Mrs Sendler was born on 15 February, 1910, in Otwock, a small town near Warsaw. She was an only child whose parents raised her to care about those in need. She was especially influenced by her father, a doctor who defied anti-Semites by treating sick Jews during outbreaks of typhoid fever. He died of the disease when Irena was just nine. Irena studied at Warsaw University and was a social worker when the German occupation of Poland began in 1939. In 1940, after the Nazis herded Jews into the ghetto and built a wall separating it from the rest of Warsaw, disease ran rampant.

Social workers were not allowed in the ghetto, but Mrs Sendler passed herself off as a sanitary worker, allowed to bring in food, clothes and medicine. By 1942, when it became clear what the Nazis were planning to do to the Jews, Mrs Sendler began to smuggle adults and children out of the ghetto. One of them was the man she married.

It is believed she rescued about 500 people by herself. She then joined the Polish underground organization, Zegota, and recruited ten of her closest friends and with them rescued about 2,500 Jewish children. They carried out babies and children in suitcases, trolleys and bags. The penalty for assisting a Jew to escape the ghetto was death. Most of the children brought out of the ghetto by Mrs Sendler's group were taken to convents, orphanages and homes and given non-Jewish aliases. In the hope of reuniting them with families later, Mrs Sendler kept their true names on thin pieces of paper which she rolled up and kept in jars buried in a friend's garden.

Irena was arrested by the Nazis in 1943 and tortured, but refused to reveal any information. During one torture session, the Gestapo broke her legs, and she fainted from pain. When she awoke, a German officer helped her to escape. He also put her name on a list of executed prisoners. When she had recovered from her injuries she resumed her rescue efforts.

After the war ended Irena unearthed the jars and began trying to return the children to their families. For many, there were no relatives left alive. Many of the children were adopted by Polish families. Others were sent to Israel.

In 1965 she was recognized by Yad Vashem, Israel's Holocaust Authority, as a Righteous Gentile, an honour given to non-Jews who risked their lives to save Jews during the Holocaust. In her own country, however, her work went unrecognised for years, partly because anti-Semitism was still rife.

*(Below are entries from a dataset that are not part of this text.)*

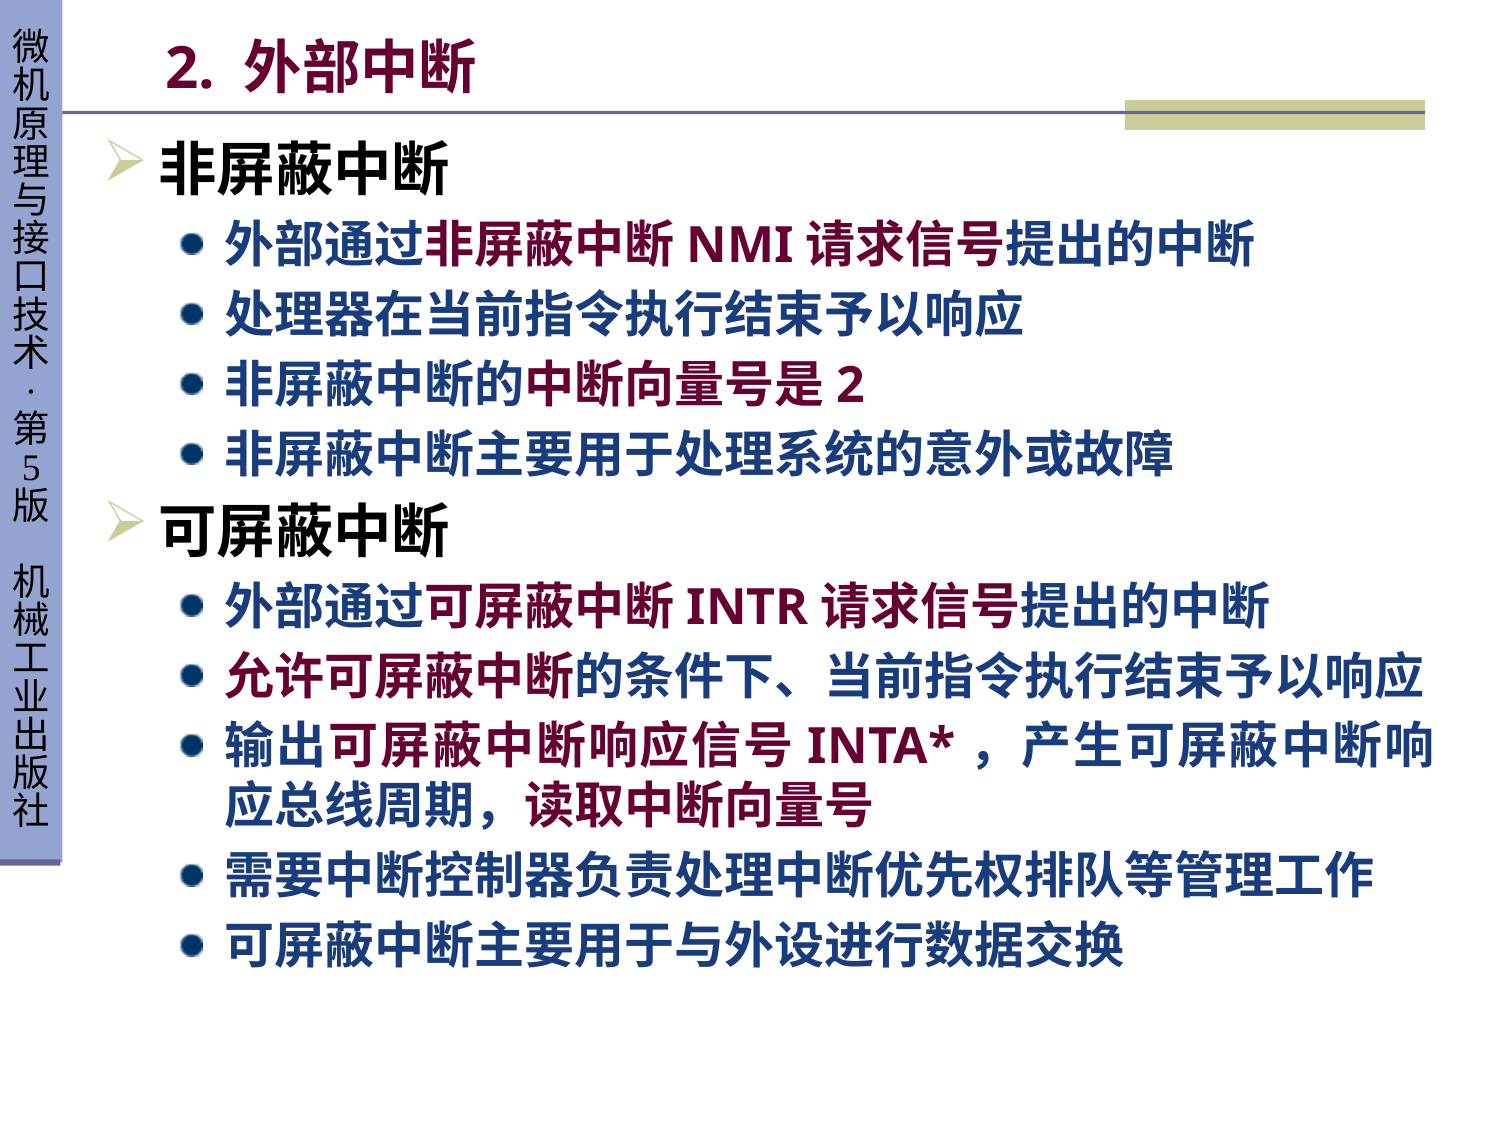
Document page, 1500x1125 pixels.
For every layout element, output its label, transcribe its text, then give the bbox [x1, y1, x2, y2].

picture [177, 661, 203, 687]
picture [177, 931, 203, 957]
picture [177, 591, 203, 617]
picture [177, 731, 203, 757]
picture [177, 440, 203, 465]
picture [177, 370, 203, 395]
list 非屏蔽中断 外部通过非屏蔽中断NMI请求信号提出的中断 处理器在当前指令执行结束予以响应 非屏蔽中断的中断向量号是2 非屏蔽中断主要用于处理系统的意外或故障 可屏蔽中断 外部通过可屏蔽中断INTR请求信号提出的中断 允许可屏蔽中断的条件下、当前指令执行结束予以响应 输出可屏蔽中断响应信号INTA*，产生可屏蔽中断响应总线周期，读取中断向量号 需要中断控制器负责处理中断优先权排队等管理工作 可屏蔽中断主要用于与外设进行数据交换 [87, 124, 1451, 1076]
picture [177, 300, 203, 325]
picture [177, 861, 203, 887]
picture [177, 230, 203, 255]
title 2. 外部中断 [149, 24, 1426, 105]
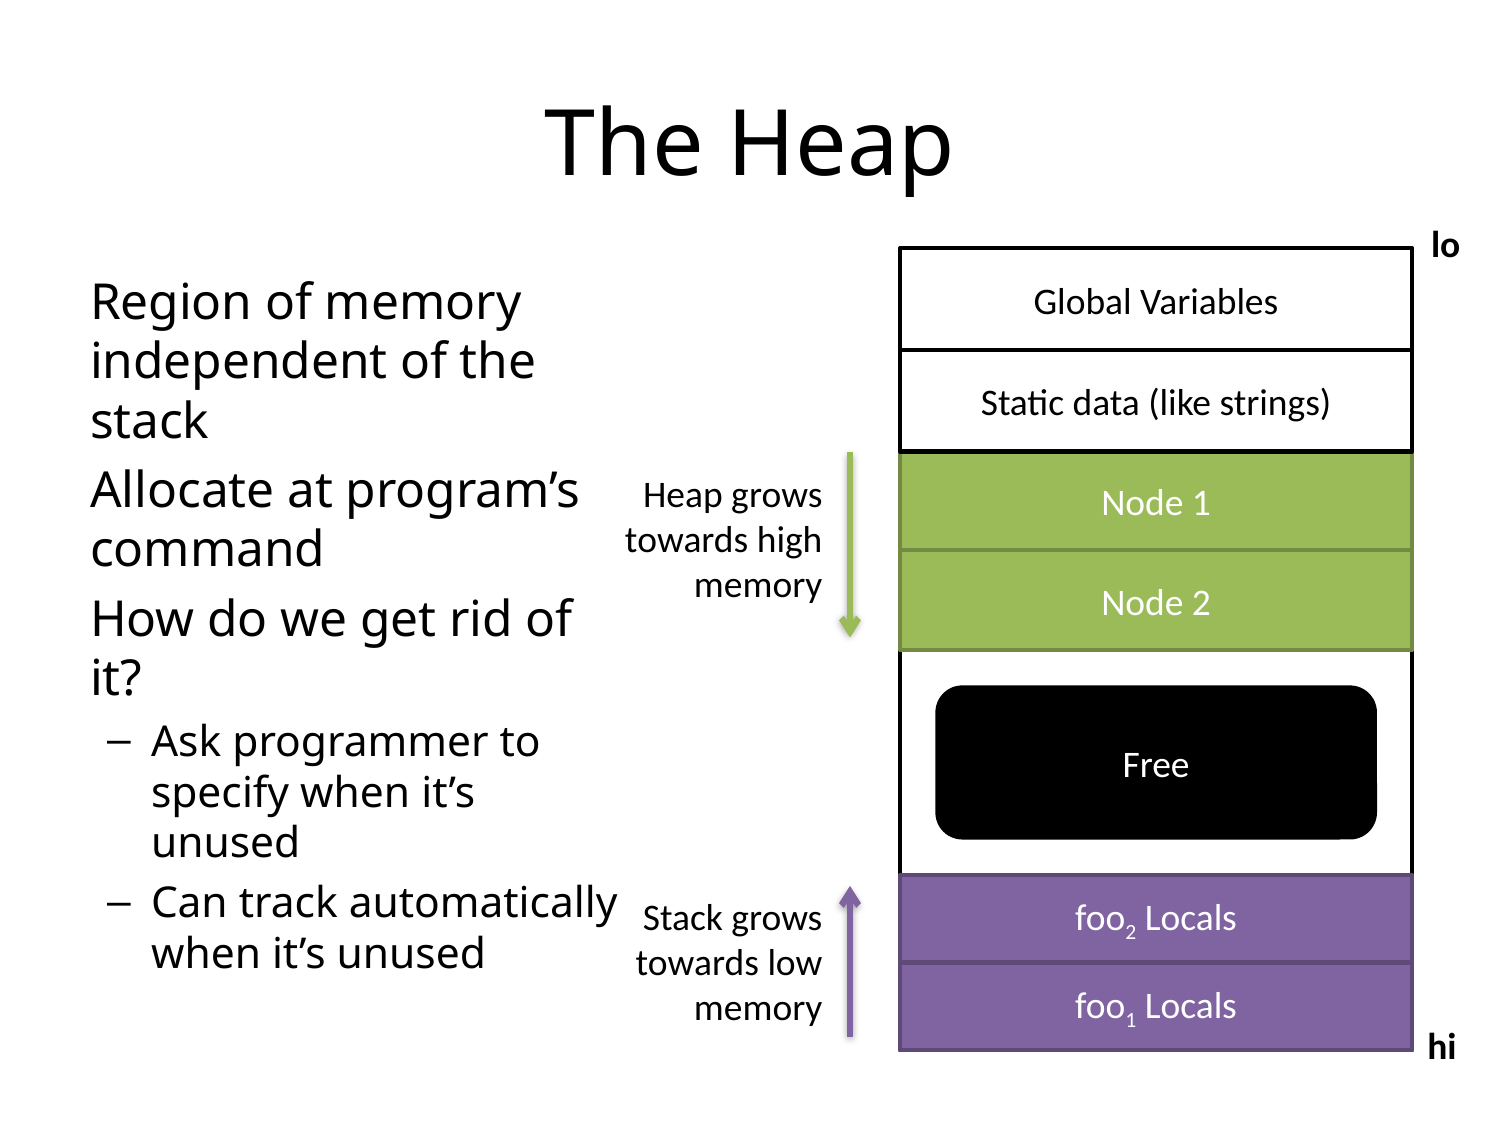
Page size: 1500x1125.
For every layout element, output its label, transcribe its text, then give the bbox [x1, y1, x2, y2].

It wasn't until the year 2000 that her story hit the headlines in Poland, when the group of high school students from Kansas wrote their play, and a Jewish organisation sponsored their visit to Irena in Warsaw. Irena gave them more information to expand their play. The drama has been performed more than 250 times in the USA, Canada and Poland. After each performance, the actors used to pass a jar for Mrs Sendler, raising enough to move her into a nursing home. They have now started a charity called the Life in a Jar Foundation, which has raised more than £35,000 to help pay for the care of the now elderly Holocaust rescuers.

In 2003 Pope John Paul II wrote a personal letter to Irena commending her great work and example to others. Recently Mrs Sendler was honored by the Polish government and nominated for the Nobel Peace Prize, but she always shrugged off praise, saying: "Every child saved with my help is the justification of my existence on this Earth., and not a title to glory."